- Born: 10 September 1880 Negotin, Serbia
- Died: 19 September 1916 (aged 36) Siva Stena, Kingdom of Serbia
- Occupation: military officer

= Radoje Pantić =

Serbian major

Radoje Pantić (10 September 1880 - 19 September 1916) was a Serbian major who fought for the Macedonian Serb Chetniks and then served the national army in the Balkan Wars and during the Serbian Campaign (part of the larger Balkans Campaign) in World War I.

==Biography==
He graduated from the Military Academy in Belgrade. From 1911 he was the supervising officer of the mountainous headquarters in the Raška border region, next to the Ottoman Empire. He was a liaison officer in touch with other commanders who were operating behind enemy lines. His task was to transfer arms and men across the border to Turkish territory. In August 1912, he joined the Black Hand.

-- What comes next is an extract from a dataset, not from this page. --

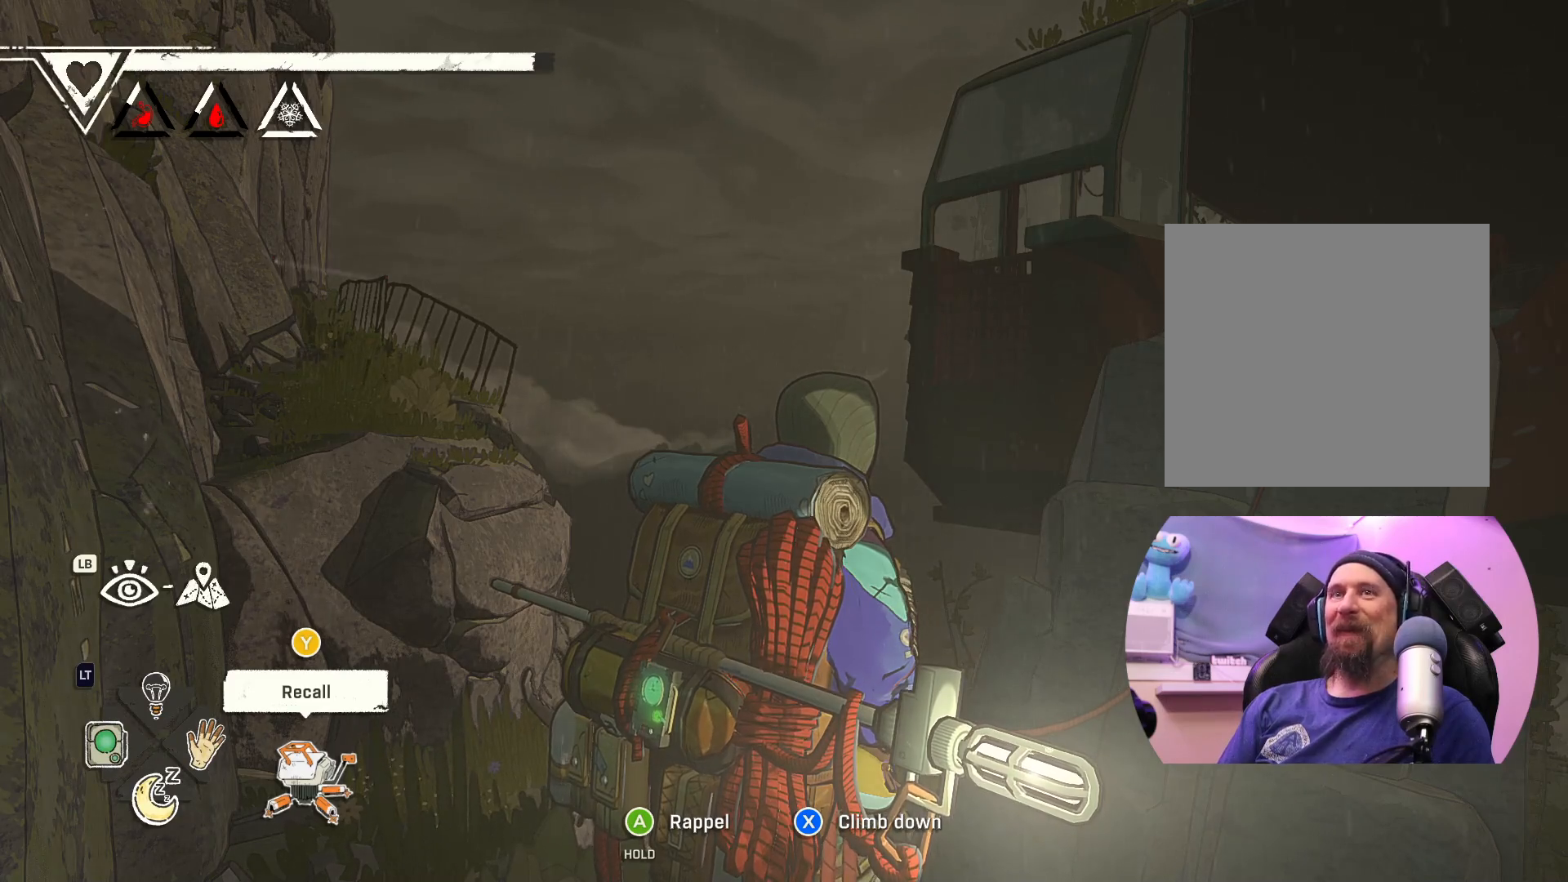
{"buttons": ["L2"], "left_stick": "center", "right_stick": "center", "events": []}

He died at Siva Stena during the Battle of Kaymakchalan while commanding the 2nd Volunteer Battalion. The battle was fought between 12 and 30 September 1916, when the Serbian army managed to capture the peak of Prophet Ilija while pushing the Bulgarians towards the town of Mariovo. His courage was on display when he single-handedly charged a machinegun nest, receiving a bullet wound in the head. After receiving a second wound in the head, he fell unconscious, and as soon as he came to, Pantić urged his men to leave their cover and counterattack by yelling the famous words, "Go! We have to take the position even if we all have to die!" His men overpowered the enemy post and took the high ground.

After Major Pantić's untimely death, war poet Milosav Jelić immortalized him in a poem entitled, "Radoje Pantić", published in Srbianski venac.

Today Radoje Pantić is considered one of the heroes of World War I in Serbia.